In another example, Ravi noticed patients apologizing for not wearing underwear upon arriving to exams or other situations patients perceived as embarrassing. But Ravi didn’t think those patients needed to be embarrassed—maybe they only had one pair of underwear that needed to be cleaned. Maybe it was bothersome, or the patient didn’t have access to undergarments.

“Now I change the language in how I talk about it with people,” Ravi told PatientEngagementHIT in a previous interview.

“I say, ‘Okay, and if you just want to undress from the waist down, and you can put everything on the side.’ I don't want to imply societal pressures anymore. I'm trying to be as respectful or sensitive as possible, and you just have to learn and do better each time.”

Scripting for trauma-informed care does require healthcare providers to slow down, as it might not always align with how they are used to communicating. However, it is a muscle that they can build to ensure a positive interaction with the patient to avoids embarrassment or retraumatization.

Avoiding Workforce Trauma, Burnout

In pursuit of better trauma-informed care, healthcare providers may begin to experience burnout.

That’s what happened with Aetna Medicaid, as it rolled out trauma-informed care initiatives with certain Medicaid managed care organizations it worked with, Hahn said.

“What we realized is that the staff that were working within those systems, child protection systems, child and family welfare systems, juvenile justice, and so on, were really hit hard with the day-to-day exposure to others’ traumas,” she explained.

For Aetna Medicaid, work with Dr. Chan Hellman, the director of the Hope Research Center at the University of Oklahoma Tulsa was crucial.
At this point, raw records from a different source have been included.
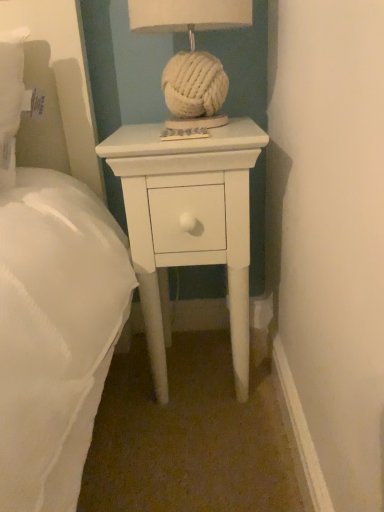
Question: In terms of height, does white matte nightstand at center look taller or shorter compared to white knitted ball at center?

Choices:
 (A) tall
 (B) short

Answer: (A)

Question: Would you say white matte nightstand at center is to the left or to the right of white knitted ball at center in the picture?

Choices:
 (A) right
 (B) left

Answer: (A)

Question: Choose the correct answer: Is white matte nightstand at center inside white knitted ball at center or outside it?

Choices:
 (A) outside
 (B) inside

Answer: (A)

Question: In terms of height, does white knitted ball at center look taller or shorter compared to white matte nightstand at center?

Choices:
 (A) tall
 (B) short

Answer: (B)

Question: In terms of size, does white knitted ball at center appear bigger or smaller than white matte nightstand at center?

Choices:
 (A) small
 (B) big

Answer: (A)

Question: From a real-world perspective, is white knitted ball at center physically located above or below white matte nightstand at center?

Choices:
 (A) below
 (B) above

Answer: (B)

Question: Is white knitted ball at center to the left or to the right of white matte nightstand at center in the image?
In partnership with Hellman, Hahn and her team were able to employ the science of hope among MCO staffers and clinicians who were becoming burned out.

“Hope is more than wishful thinking; it's a cognition, it's a mindset, and it therefore can be taught, and it can be learned, and it can be measured,” Hahn stated. “And to be able to just embrace that idea of hope as a mitigating factor for trauma, both individual and collective was just so inspiring for us to learn about that.”

Tactically, SAMHSA recommended organizations employing trauma-informed care strategies also employ the following for staff:

  • Providing trainings that raise awareness of secondary traumatic stress
  • Offering opportunities for staff to explore their own trauma histories
  • Supporting reflective supervision, in which a service provider and supervisor meet regularly to address feelings regarding patient interactions
  • Encouraging and incentivizing physical activity, yoga, and meditation
  • Allowing “mental health days” for staff

“Secondary traumatic stress can lead to chronic fatigue, disturbing thoughts, poor concentration, emotional detachment and exhaustion, avoidance, absenteeism, and physical illness,” SAMHSA says on its website. “Clinicians and other front-line staff experiencing these symptoms may struggle to provide high-quality care to patients and may experience burnout, leading to staff turnover — which can create a negative feedback loop that intensifies similar feelings in remaining employees.